I have a dataframe of around 100k rows with postcodes and country codes. I would like to get the latitude and longitude of each location and save it in two new columns. I have a working code on a sample of the dataframe (e.g. 100 rows), but running it on all dataframe takes so long (>1hour). I am new to Python and suspect, there should be a faster way to do so in terms of:

  1. For a given postcode and country_code, I am querying twice, once for latitude and once for longitude. I am pretty convinced that I should not do that (i.e. I can make a single query per line and create latitude and longitude columns accordingly).
  2. The way I define the function get_lat(pcode, country) and get_long(pcode, country) and apply on the dataframe is not efficient.

An example of my code is below.

import pgeocode
import numpy as np
import pandas as pd

#Sample data
df = pd.DataFrame({'postcode':['3011','3083','3071','2660','9308','9999'], 'country_code': ['NL','NL','NL','BE','BE','DE']})

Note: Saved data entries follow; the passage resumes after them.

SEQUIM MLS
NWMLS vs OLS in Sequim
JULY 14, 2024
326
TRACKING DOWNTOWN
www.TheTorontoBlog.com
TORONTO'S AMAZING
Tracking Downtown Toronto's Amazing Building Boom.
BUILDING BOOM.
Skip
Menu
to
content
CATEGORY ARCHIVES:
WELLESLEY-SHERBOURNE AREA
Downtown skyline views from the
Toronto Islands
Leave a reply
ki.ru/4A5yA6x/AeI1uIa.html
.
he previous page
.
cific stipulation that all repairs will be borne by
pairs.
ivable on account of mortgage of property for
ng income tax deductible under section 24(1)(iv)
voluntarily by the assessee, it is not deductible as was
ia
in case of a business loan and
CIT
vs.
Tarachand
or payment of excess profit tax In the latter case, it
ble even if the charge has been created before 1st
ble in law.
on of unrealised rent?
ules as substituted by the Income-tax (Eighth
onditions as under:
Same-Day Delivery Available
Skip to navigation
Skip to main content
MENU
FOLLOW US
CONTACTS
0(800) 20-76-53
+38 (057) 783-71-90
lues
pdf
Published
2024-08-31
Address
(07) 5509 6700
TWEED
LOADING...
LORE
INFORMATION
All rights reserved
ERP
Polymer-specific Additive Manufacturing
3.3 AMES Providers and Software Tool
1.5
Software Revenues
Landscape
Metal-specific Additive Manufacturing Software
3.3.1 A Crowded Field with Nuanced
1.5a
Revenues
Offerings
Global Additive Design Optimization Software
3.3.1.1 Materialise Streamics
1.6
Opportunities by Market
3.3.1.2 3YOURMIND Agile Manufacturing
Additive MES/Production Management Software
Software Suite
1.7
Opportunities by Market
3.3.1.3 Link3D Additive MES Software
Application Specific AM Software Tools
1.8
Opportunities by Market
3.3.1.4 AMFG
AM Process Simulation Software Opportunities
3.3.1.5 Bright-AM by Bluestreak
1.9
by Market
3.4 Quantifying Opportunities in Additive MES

#There are blank postcodes and postcodes that pgeocode cannot return any value, so I am using try-except (e.g. last row in sample dataframe): 
#function to get latitude 
def get_lat(pcode, country):
    try:
        nomi = pgeocode.Nominatim(country)
        x = nomi.query_postal_code(pcode).latitude
        return x
    except:
        return np.NaN

#function to get longitude
def get_long(pcode, country):
    try:
        nomi = pgeocode.Nominatim(country)
        x = nomi.query_postal_code(pcode).longitude
        return x
    except:
        return np.NaN

#Find and create new columns for latitude-longitude based on postcode (ex: 5625) and country of postcode (ex: NL)
df['latitude'] = np.vectorize(get_lat)(df['postcode'],df['country_code'])
df['longitude'] = np.vectorize(get_long)(df['postcode'],df['country_code'])
volkan g
  • 186
  • 10

1 Answers1

1

As an alternative solution, I downloaded the txt files from this website: http://download.geonames.org/export/zip/

After downloading the files, it is simply a matter of importing the txt file and joining. It is much faster but static, i.e. you use a snapshot of the postcode database at an earlier time.

Another advantage is that you can check the files and inspect the format of the postcodes. While using pgeocode, it is harder to keep track of the accepted postcode format and understand why queries return null.

volkan g
  • 186
  • 10